[Human pose keypoint data]
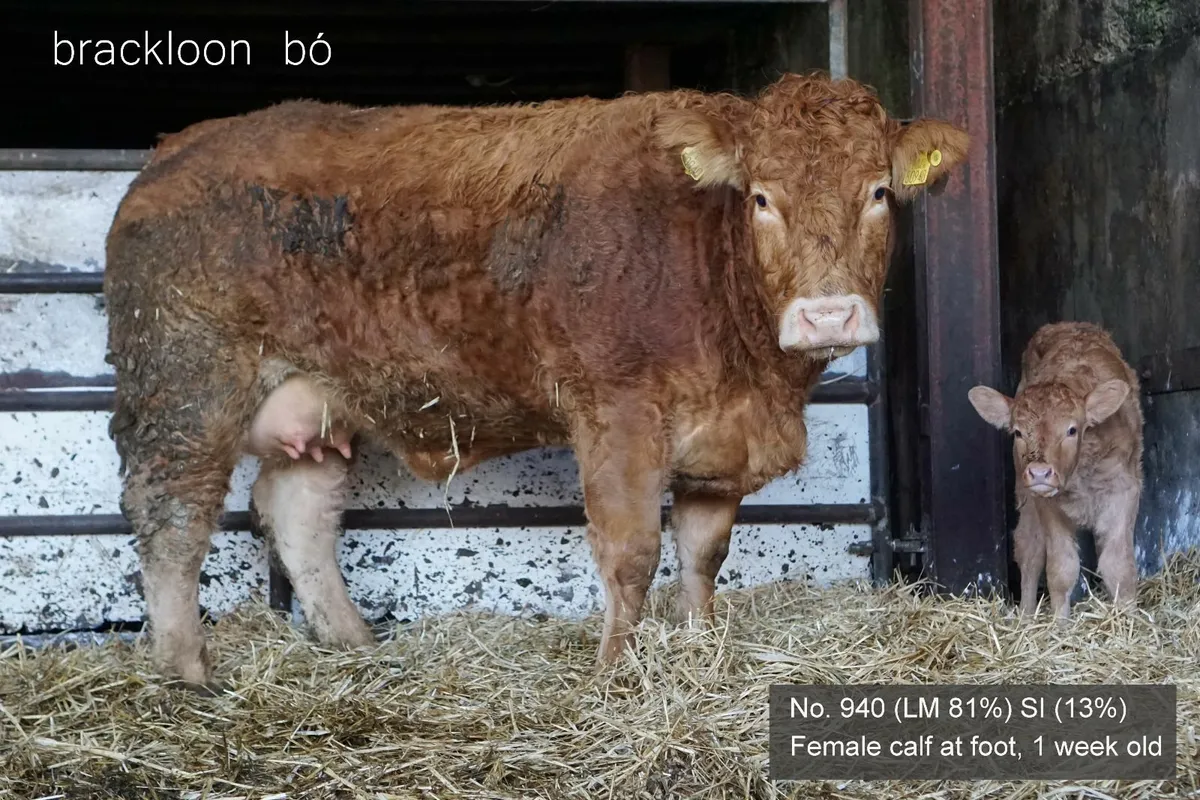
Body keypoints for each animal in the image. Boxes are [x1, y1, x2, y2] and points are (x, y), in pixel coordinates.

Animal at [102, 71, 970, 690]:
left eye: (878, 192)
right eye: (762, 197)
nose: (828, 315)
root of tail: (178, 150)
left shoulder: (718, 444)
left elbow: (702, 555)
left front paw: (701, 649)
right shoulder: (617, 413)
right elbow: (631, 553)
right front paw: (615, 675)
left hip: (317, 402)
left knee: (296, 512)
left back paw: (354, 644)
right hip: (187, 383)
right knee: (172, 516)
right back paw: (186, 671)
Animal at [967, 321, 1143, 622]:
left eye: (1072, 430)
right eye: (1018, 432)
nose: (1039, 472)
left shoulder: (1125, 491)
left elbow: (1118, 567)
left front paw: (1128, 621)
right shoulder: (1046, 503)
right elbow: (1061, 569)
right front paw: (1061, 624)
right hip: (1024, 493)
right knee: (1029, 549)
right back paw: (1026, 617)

- [Your assignment] Pictures are to be dropped, and the remaining data set down exactly.

- [Answer box]
Body keypoints for each animal in the image. Boxes are [x1, y1, x2, y2] and points are (x, y), in pixel coordinates.

Animal at [102, 71, 970, 690]:
left eye: (878, 192)
right eye: (762, 197)
nose: (828, 315)
root of tail: (178, 150)
left shoulder: (718, 444)
left elbow: (702, 555)
left front paw: (701, 649)
right shoulder: (617, 413)
right elbow: (631, 553)
right front paw: (615, 675)
left hip: (317, 402)
left knee: (296, 512)
left back paw: (354, 644)
right hip: (187, 383)
right knee: (172, 516)
right back paw: (186, 671)
Animal at [967, 321, 1143, 622]:
left eye: (1072, 430)
right eye: (1018, 432)
nose: (1039, 472)
left shoulder: (1125, 491)
left elbow: (1118, 567)
left front paw: (1128, 621)
right shoulder: (1046, 503)
right elbow: (1061, 569)
right front paw: (1061, 624)
right hip: (1024, 493)
right knee: (1029, 549)
right back paw: (1026, 617)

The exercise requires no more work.